Avevo 21 anni ed ero finito a fare il Car a Macomer, in Sardegna. Lì, all’ufficio destinazioni, trovai un mio compaesano bresciano che mi spedì come caporale secondino a Peschiera del Garda. E per me, che abitavo a Palazzolo sull’Oglio, fu una fortuna. Ma nessuna raccomandazione, giuro».

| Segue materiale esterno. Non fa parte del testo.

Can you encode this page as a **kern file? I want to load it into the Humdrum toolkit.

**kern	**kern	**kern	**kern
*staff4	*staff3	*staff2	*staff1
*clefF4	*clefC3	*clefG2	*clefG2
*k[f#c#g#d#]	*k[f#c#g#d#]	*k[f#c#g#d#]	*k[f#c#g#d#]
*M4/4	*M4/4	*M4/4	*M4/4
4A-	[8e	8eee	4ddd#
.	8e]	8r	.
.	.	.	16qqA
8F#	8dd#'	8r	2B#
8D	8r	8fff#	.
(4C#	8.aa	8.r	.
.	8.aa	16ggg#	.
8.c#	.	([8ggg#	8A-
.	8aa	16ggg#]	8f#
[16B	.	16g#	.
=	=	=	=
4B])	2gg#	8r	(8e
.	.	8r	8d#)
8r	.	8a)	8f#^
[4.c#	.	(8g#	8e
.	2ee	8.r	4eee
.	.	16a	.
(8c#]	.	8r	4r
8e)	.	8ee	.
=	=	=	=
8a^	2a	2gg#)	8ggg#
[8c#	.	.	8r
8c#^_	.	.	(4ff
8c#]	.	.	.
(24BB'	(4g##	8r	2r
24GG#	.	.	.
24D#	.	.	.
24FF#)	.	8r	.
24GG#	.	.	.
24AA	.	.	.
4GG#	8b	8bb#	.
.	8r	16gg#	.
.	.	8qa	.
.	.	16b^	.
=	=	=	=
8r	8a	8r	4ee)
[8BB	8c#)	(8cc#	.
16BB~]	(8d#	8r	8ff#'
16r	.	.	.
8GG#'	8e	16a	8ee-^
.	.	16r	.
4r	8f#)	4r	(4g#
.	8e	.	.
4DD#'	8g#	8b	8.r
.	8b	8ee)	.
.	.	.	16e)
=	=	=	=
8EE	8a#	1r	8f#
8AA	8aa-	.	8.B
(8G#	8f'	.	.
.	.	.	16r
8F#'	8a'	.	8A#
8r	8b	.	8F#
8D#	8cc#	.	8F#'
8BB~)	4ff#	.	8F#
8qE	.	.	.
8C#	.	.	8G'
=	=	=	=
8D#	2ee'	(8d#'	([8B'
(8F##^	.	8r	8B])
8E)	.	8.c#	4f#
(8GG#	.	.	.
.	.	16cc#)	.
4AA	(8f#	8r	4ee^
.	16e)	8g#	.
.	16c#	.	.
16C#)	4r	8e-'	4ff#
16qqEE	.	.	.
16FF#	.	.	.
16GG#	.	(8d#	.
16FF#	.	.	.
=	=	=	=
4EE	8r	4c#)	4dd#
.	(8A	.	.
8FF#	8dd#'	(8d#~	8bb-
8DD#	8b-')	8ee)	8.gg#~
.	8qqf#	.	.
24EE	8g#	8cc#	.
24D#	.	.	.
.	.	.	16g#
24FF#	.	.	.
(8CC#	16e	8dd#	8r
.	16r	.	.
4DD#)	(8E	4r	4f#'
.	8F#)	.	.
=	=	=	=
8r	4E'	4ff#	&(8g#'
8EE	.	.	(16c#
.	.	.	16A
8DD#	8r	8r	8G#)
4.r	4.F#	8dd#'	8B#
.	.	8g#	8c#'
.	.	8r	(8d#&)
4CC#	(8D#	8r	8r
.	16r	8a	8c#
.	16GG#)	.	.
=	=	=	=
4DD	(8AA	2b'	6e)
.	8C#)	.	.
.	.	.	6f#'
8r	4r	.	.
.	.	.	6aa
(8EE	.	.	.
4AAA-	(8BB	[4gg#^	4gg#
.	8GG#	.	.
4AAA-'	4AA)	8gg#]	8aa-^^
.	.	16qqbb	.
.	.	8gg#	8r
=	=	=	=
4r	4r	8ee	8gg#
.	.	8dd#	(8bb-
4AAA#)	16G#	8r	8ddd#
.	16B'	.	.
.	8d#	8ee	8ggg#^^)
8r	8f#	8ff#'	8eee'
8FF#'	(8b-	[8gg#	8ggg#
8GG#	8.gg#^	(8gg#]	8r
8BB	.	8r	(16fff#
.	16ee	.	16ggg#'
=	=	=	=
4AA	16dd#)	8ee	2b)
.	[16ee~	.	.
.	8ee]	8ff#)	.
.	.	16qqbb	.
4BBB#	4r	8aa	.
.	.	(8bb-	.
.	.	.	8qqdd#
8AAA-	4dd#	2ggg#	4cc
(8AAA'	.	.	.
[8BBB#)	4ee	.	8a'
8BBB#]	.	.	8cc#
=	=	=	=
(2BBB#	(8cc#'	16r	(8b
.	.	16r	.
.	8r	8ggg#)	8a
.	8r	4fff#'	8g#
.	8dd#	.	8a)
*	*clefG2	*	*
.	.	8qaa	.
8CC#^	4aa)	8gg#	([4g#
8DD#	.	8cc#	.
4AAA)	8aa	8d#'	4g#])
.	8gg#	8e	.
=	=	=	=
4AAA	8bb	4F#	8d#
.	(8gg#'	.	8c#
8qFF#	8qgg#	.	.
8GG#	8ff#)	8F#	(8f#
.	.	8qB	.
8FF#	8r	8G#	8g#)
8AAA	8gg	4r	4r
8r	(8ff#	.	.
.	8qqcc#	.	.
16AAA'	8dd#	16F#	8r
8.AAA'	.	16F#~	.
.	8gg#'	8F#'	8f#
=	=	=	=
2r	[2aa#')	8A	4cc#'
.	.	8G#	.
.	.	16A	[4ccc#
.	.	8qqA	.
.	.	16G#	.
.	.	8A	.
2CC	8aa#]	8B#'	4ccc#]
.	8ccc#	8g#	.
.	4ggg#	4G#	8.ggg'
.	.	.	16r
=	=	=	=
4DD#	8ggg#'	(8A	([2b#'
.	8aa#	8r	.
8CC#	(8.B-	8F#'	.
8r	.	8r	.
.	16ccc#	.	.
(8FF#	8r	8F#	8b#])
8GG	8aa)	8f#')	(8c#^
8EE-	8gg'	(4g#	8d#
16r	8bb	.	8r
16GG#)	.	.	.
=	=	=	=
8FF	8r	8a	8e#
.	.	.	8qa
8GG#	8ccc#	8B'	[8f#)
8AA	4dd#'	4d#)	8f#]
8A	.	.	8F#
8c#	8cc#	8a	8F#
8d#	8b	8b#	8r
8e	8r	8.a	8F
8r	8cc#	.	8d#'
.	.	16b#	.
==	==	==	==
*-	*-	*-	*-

Maurizio Belpietro, 49 anni, direttore de Il Giornale (sotto), nel 1979 è stato per sette mesi sorvegliante del carcere militare più temuto d’Italia. Ci finivano gli obiettori che rifiutavano la naia: «C’era un centinaio di testimoni di Geova, qualche anarchico. E soldati che commettevano reati, come un napoletano che aveva svaligiato l’armeria della sua caserma. Mi mandarono anche in missione nell’altro carcere militare, a Gaeta, dove c’era ancora il maggiore Reder, il boia nazista di Marzabotto».
Che ricordi ha?
«Beh, era un vecchio edificio asburgico, condizioni igieniche non straordinarie. Io lavoravo già da giornalista, mi occupavo di sindacato, e una volta mi telefonò il segretario della Camera del lavoro di Brescia Carlo Panella. Dal centralino urlarono: “Belpietro, Panella al telefono!” Il tenente mi diede subito 36 ore di permesso. Capii il perché quando rientrai: di fronte al carcere c’era stata una manifestazione antimilitarista con Pannella, il capo dei radicali. Mi avevano allontanato: temevano che fossi un loro complice».
Hahaha, è VERO! Vi immaginate un prison-movie stile "le ali della libertà" con Belpietro Secondino? Cazzo, da Oscar!